» SELECTED TEXT:
I've been programming since I was 7

When I was in grade 6, I handed out a couple of 3 1/2” floppy disks to a couple of friends in my class whose parents had recently purchased PCs. On each disk was a game I created. You’d fly a ship horizontally through outer space. It had two controls, up and down, to avoid asteroids. The longer you survived the more points you got.

The next day one of my friends said “My dad said you didn’t make that game!”

I was upset. By grade 6, I’d been programming for 4 years. Of course I was capable of such a simple program. I explained to them how I made the stars move. It was basic math: you’d just plot a white dot at an (X,Y) coordinate, and increment its position on the next tick. Tell your dad, I said, then he’d believe me!

A week or so later, I went to his house to play on his computer. I met his dad, who called me a “child prodigy.”

I’ve told stories like the above to many of my programming colleagues. Often they trigger similar yarns, involving equally or even more antiquated technology. Us programmers love bragging the development tales of our youth!

We love being called child prodigies. I mean, realistically, who wouldn’t? I had a knack for computers, I put in my hard work and time. Go ahead and tattoo “PRODIGY” across my back! That’ll show the popular kids in my class who’s boss!

In reality though, we’re not as talented as we think. When we tell a story like that, what we’re actually indicating is we were incredibly privileged.

» WORK REQUEST 1: Retype the stretch of the programming story from "In reality though, we’re" through "were incredibly privileged.".

Stored data entries
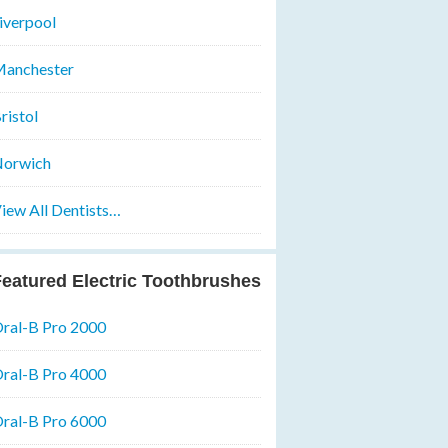
iverpool
anchester
ristol
orwich
iew All Dentists…
eatured Electric Toothbrushes
ral-B Pro 2000
ral-B Pro 4000
ral-B Pro 6000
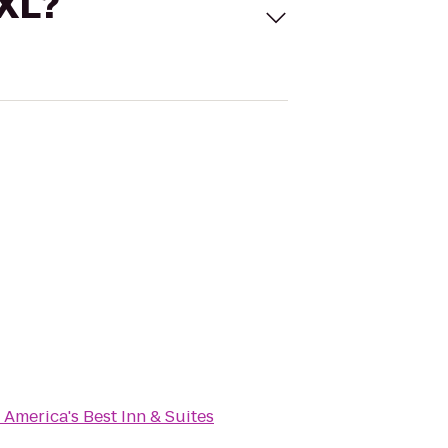
 XL?
o
America's Best Inn & Suites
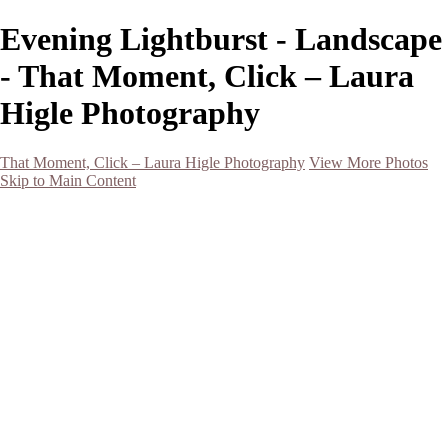
Evening Lightburst - Landscape
- That Moment, Click – Laura
Higle Photography
That Moment, Click – Laura Higle Photography
View More Photos
Skip to Main Content
Home
Home
San Francisco 2024 (Botanical Garden and Muir Woods)
Hawaii
Night Photography
Black and White
Aurora
Landscape
Flowers
Spring 2023
Living Beings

» WORK REQUEST 2: Gather every line in the entries that contains the word "Photography", matching case exactly.

» FINAL ANSWER 1:
In reality though, we’re not as talented as we think. When we tell a story like that, what we’re actually indicating is we were incredibly privileged.

» FINAL ANSWER 2:
Higle Photography
That Moment, Click – Laura Higle Photography
Night Photography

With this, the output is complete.